Today, however, the dynamics have changed thanks to the Internet of Things. As more and more "things" are connected, we begin to gain an abundance of new data points relative to the location and condition of assets in motion, that become significantly more accurate and valuable than periodic EDI transmissions. As a shipment is en route, there are now several purpose-built IoT analytic applications, such as TransVoyant and Savi, that leverage IoT-connected devices to provide real-time insight into where a shipment is with a tremendously accurate ability to provide an ETA.
Some of the benefits associated with real-time visibility of inventory include:
• Improved downstream operations. The ability to know where your shipment is, in real time, and accurately predict when a shipment will arrive can drastically improve how you plan and execute your downstream operations.
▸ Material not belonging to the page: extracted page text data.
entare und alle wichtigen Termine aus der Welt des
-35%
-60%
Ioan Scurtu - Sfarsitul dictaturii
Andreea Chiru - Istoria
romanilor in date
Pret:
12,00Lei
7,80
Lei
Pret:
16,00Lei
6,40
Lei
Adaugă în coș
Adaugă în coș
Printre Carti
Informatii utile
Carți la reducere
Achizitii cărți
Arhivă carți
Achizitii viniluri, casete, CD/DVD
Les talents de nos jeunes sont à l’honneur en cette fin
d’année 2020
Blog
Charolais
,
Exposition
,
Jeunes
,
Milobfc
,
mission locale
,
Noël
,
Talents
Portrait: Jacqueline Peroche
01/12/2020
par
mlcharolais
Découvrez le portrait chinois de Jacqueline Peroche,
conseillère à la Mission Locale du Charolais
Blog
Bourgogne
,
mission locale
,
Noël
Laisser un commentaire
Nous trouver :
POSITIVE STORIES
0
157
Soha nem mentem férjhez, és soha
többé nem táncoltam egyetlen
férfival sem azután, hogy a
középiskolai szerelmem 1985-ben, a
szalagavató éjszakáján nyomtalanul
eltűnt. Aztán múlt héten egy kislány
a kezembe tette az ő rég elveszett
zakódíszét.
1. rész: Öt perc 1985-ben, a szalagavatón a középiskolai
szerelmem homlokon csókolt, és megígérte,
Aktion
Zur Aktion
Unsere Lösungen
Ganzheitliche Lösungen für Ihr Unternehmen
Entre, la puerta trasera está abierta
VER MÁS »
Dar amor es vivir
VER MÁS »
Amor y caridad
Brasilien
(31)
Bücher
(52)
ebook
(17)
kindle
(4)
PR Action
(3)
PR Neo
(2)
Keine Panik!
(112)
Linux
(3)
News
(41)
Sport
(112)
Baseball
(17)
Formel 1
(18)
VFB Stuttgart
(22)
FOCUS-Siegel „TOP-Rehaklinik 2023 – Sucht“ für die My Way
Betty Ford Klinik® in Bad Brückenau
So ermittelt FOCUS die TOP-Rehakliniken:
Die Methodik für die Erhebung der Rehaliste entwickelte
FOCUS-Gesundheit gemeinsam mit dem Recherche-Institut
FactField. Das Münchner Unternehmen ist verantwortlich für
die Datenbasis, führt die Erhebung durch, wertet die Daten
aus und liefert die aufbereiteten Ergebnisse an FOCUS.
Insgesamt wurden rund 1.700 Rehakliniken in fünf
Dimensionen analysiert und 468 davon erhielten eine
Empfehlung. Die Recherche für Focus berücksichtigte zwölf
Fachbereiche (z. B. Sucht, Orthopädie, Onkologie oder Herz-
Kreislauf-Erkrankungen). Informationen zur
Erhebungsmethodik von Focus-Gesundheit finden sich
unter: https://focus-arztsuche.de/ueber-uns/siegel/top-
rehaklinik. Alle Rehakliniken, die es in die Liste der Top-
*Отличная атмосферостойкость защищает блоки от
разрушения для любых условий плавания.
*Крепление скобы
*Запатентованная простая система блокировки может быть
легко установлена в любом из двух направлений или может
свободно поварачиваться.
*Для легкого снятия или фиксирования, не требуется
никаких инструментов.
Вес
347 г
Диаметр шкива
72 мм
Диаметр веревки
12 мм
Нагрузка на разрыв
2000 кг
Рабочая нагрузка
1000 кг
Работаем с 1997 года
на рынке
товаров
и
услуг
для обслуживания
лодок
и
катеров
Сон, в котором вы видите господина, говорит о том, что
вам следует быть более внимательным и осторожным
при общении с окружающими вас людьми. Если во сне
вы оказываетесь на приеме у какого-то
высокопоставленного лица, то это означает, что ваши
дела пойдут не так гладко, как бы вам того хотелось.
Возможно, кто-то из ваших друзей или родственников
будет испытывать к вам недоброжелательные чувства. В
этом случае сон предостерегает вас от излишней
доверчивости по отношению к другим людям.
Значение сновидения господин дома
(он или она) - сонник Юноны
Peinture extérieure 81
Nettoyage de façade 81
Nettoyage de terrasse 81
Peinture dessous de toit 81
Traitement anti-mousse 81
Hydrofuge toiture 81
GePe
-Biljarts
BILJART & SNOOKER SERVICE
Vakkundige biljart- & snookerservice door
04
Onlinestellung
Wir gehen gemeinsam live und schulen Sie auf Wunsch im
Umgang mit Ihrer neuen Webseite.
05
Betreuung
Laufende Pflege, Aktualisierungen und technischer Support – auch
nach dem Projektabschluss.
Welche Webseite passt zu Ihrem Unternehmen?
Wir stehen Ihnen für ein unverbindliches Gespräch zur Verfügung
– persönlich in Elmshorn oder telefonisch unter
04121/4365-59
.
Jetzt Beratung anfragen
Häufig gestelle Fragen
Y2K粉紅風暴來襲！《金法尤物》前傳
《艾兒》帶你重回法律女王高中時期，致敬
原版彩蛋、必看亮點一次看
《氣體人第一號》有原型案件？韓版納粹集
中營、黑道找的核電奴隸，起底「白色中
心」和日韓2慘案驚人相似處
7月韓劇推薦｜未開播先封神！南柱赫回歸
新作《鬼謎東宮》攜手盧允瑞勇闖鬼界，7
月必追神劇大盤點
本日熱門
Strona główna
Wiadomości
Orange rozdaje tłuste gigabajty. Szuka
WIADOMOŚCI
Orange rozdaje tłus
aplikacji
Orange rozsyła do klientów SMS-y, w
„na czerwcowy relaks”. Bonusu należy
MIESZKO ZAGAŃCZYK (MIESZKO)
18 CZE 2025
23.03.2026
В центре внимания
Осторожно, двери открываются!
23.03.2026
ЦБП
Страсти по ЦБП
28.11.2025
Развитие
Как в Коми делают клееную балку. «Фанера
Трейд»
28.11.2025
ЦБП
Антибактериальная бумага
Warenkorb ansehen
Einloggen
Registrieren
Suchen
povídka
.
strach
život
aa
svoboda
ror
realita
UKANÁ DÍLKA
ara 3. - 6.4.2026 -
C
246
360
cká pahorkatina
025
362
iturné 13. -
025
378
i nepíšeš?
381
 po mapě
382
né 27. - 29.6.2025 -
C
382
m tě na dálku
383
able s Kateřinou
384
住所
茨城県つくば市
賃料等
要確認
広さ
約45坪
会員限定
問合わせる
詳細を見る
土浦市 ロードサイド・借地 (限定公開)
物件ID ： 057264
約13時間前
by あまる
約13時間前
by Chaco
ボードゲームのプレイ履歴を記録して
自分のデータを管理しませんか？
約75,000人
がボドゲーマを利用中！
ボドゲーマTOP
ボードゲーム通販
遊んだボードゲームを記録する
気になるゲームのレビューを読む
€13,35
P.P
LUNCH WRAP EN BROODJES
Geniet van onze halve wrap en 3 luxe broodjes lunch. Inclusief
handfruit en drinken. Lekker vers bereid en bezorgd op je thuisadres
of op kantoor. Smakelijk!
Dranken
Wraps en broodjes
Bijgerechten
A more accurate ETA enables a company to make better use of its warehouse resources, redeploy assets instead of waiting on late arrivals, improve how inventory is managed, and more.
• Improved customer service level. Improving customer service is often at the front end of supply-chain improvement initiatives. With real-time visibility into shipments, companies have a better handle on what to expect when having to allocate inventory across a broad range of customers.
• Risk avoidance. An abundance of information exists that can now be analyzed to predict when and where a disruption may occur along a transit lane. Companies are using advanced analytics on top of a variety of data points (weather, traffic, port congestion, social sentiment, etc.) to be able to predict a disruption, which can then be used to avoid an impending disruption.
• Leveraging inventory in-transit as available to promise. With real-time visibility to inventory in motion, companies can now rethink how they manage inventory and start to leverage inventory in motion as available to promise.
The key point here is that IoT is providing real value to companies that are using it is a resource to gain real-time visibility to assets in motion.
The Outlook
The Internet of Things is delivering an abundance of value for companies able to harness the massive amounts of data generated and leverage this data to deliver actionable insight. One highly valuable application is in the area of real-time visibility to in-transit inventory. With IoT and advanced analytics, supply chains are able to inject a never before attained level of visibility which is translating into significant business value.